Même si tard, les rues de Caemlyn grouillaient d’activité. Sous la lune, les pavés brillaient après une récente averse. Miracle des miracles, les nuages s’étaient dissipés, laissant un coin de ciel dégagé.

Mat se dirigea vers le nord, avec pour objectif une taverne où on lançait les dés pour de l’argent et de l’or. Ce soir, il n’avait pas de mission particulière, sinon glaner des rumeurs et prendre la température de Caemlyn. Depuis sa dernière visite, tant de choses avaient changé…

En marchant, il ne put s’empêcher de regarder par-dessus son épaule. Les maudits portraits lui mettaient les nerfs en pelote. Et la plupart des gens qu’il croisait lui semblaient… suspects.

Il remarqua quelques Murandiens, si soûls que leur haleine aurait pu s’enflammer. Après ses mésaventures à Hinderstap, aucune précaution ne lui paraissait superflue. Par la Lumière ! Ces derniers temps, il avait entendu des histoires où des pavés attaquaient les gens. S’il ne pouvait pas faire confiance au sol qu’il foulait, à quoi un homme pouvait-il se fier ?

Le jeune flambeur arriva enfin devant la taverne qu’il cherchait. Un endroit rieur baptisé Le Souffle du Cadavre. Deux durs montaient la garde devant la porte, le gourdin qu’ils brandissaient ne donnant pas envie de leur marcher sur les orteils. Mat allait devoir se retenir de raser outrageusement ses adversaires. Sinon, la soirée finirait en pugilat. À cause de ça, les taverniers n’aimaient pas beaucoup les gros gagnants. Sauf quand ils claquaient leur argent en bons petits plats et en boissons. Dans ce cas, on était libre de gagner autant qu’on voulait…

Ici, la salle commune était beaucoup plus sombre que celle de La Fille aux Sept Rayures. Les clients se concentraient sur leur consommation ou sur les jeux, et on ne servait pas beaucoup de repas. Sur le comptoir, des clous saillaient à hauteur d’un bon pouce et arrachaient la peau des clients. Mat imagina qu’ils luttaient pour se déclouer et ficher le camp de cet enfer.

Les cheveux gras, le tavernier, Bernherd, avait une bouche si étroite qu’on aurait pu croire qu’il venait d’avaler ses lèvres par erreur. Ce type empestait le radis, et Mat ne l’avait jamais vu sourire, même en encaissant un pourboire. Pourtant, pour gagner une belle pièce, presque tous les tenanciers auraient fait risette au Grand Seigneur en personne.

Mat détestait flamber et boire dans les endroits où il était prudent de garder une main en permanence sur sa bourse.
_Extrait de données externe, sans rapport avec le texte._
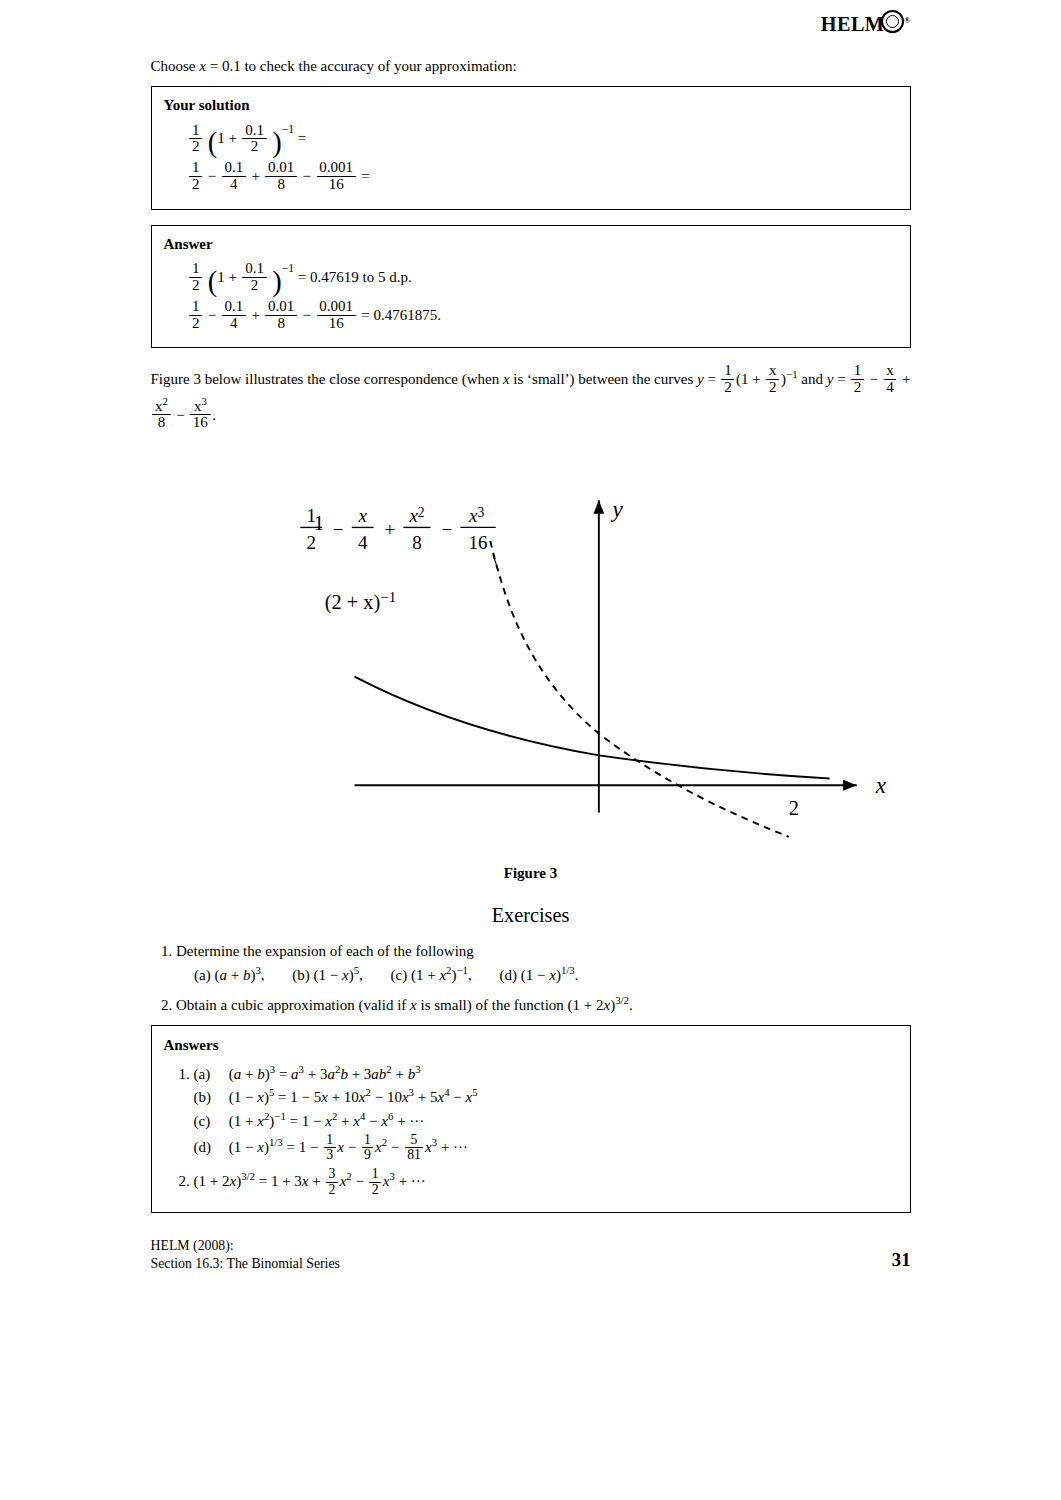HELM ®
Choose x = 0.1 to check the accuracy of your approximation:
Your solution
12 (1 + 0.12 )−1 =
12 − 0.14 + 0.018 − 0.00116 =
Answer
12 (1 + 0.12 )−1 = 0.47619 to 5 d.p.
12 − 0.14 + 0.018 − 0.00116 = 0.4761875.
Figure 3 below illustrates the close correspondence (when x is ‘small’) between the curves y = 12(1 + x 2)−1 and y = 12 − x 4 + x28 − x316.
x y 2 (2 + x)−1 1 1 2 − x 4 + x2 8 − x3 16
Figure 3
Exercises
Determine the expansion of each of the following
(a) (a + b)3, (b) (1 − x)5, (c) (1 + x2)−1, (d) (1 − x)1/3.
Obtain a cubic approximation (valid if x is small) of the function (1 + 2x)3/2.
Answers
(a) (a + b)3 = a3 + 3a2b + 3ab2 + b3
(b) (1 − x)5 = 1 − 5x + 10x2 − 10x3 + 5x4 − x5
(c) (1 + x2)−1 = 1 − x2 + x4 − x6 + ···
(d) (1 − x)1/3 = 1 − 13 x − 19 x2 − 581 x3 + ···
(1 + 2x)3/2 = 1 + 3x + 32 x2 − 12 x3 + ···
HELM (2008):
Section 16.3: The Binomial Series
31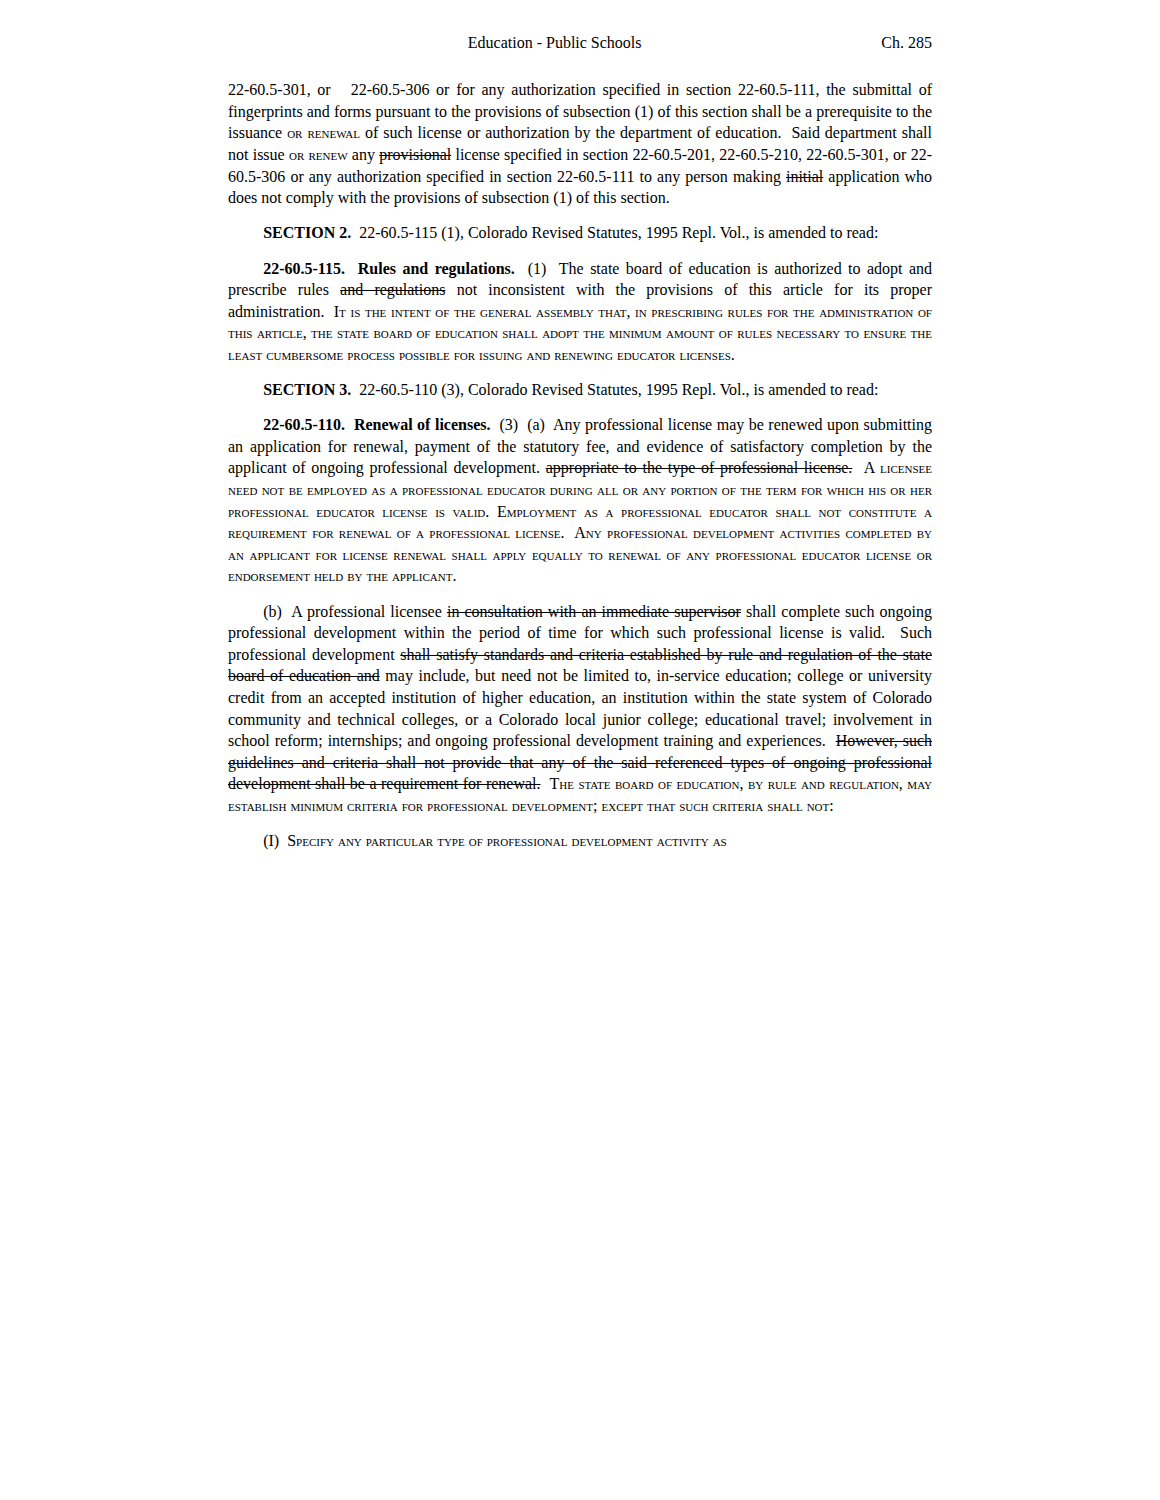Education - Public Schools
Ch. 285
22-60.5-301, or 22-60.5-306 or for any authorization specified in section 22-60.5-111, the submittal of fingerprints and forms pursuant to the provisions of subsection (1) of this section shall be a prerequisite to the issuance or renewal of such license or authorization by the department of education. Said department shall not issue or renew any provisional license specified in section 22-60.5-201, 22-60.5-210, 22-60.5-301, or 22-60.5-306 or any authorization specified in section 22-60.5-111 to any person making initial application who does not comply with the provisions of subsection (1) of this section.
SECTION 2. 22-60.5-115 (1), Colorado Revised Statutes, 1995 Repl. Vol., is amended to read:
22-60.5-115. Rules and regulations. (1) The state board of education is authorized to adopt and prescribe rules and regulations not inconsistent with the provisions of this article for its proper administration. It is the intent of the general assembly that, in prescribing rules for the administration of this article, the state board of education shall adopt the minimum amount of rules necessary to ensure the least cumbersome process possible for issuing and renewing educator licenses.
SECTION 3. 22-60.5-110 (3), Colorado Revised Statutes, 1995 Repl. Vol., is amended to read:
22-60.5-110. Renewal of licenses. (3) (a) Any professional license may be renewed upon submitting an application for renewal, payment of the statutory fee, and evidence of satisfactory completion by the applicant of ongoing professional development. appropriate to the type of professional license. A licensee need not be employed as a professional educator during all or any portion of the term for which his or her professional educator license is valid. Employment as a professional educator shall not constitute a requirement for renewal of a professional license. Any professional development activities completed by an applicant for license renewal shall apply equally to renewal of any professional educator license or endorsement held by the applicant.
(b) A professional licensee in consultation with an immediate supervisor shall complete such ongoing professional development within the period of time for which such professional license is valid. Such professional development shall satisfy standards and criteria established by rule and regulation of the state board of education and may include, but need not be limited to, in-service education; college or university credit from an accepted institution of higher education, an institution within the state system of Colorado community and technical colleges, or a Colorado local junior college; educational travel; involvement in school reform; internships; and ongoing professional development training and experiences. However, such guidelines and criteria shall not provide that any of the said referenced types of ongoing professional development shall be a requirement for renewal. The state board of education, by rule and regulation, may establish minimum criteria for professional development; except that such criteria shall not:
(I) Specify any particular type of professional development activity as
Mais il comptait bien se remplir les poches, ce soir, donc il se sentait comme chez lui dans le tripot. La dentelle, à ses poignets, lui valut quelques regards dubitatifs. Pourquoi avait-il choisi cette veste, bon sang ? De retour au camp, il demanderait à Lopin de la débarrasser des fioritures. Enfin, peut-être pas totalement. Une partie, en tout cas…

Au fond de la salle, Mat s’assit à une table où trois hommes jouaient avec une femme en pantalon. Les cheveux blond clair, la dame avait de très beaux yeux. Mat en prit note, au cas où ça pourrait intéresser Thom. De toute façon, elle avait une poitrine opulente. Ces derniers temps, le mari de Tuon était plus attiré par les petites tailles.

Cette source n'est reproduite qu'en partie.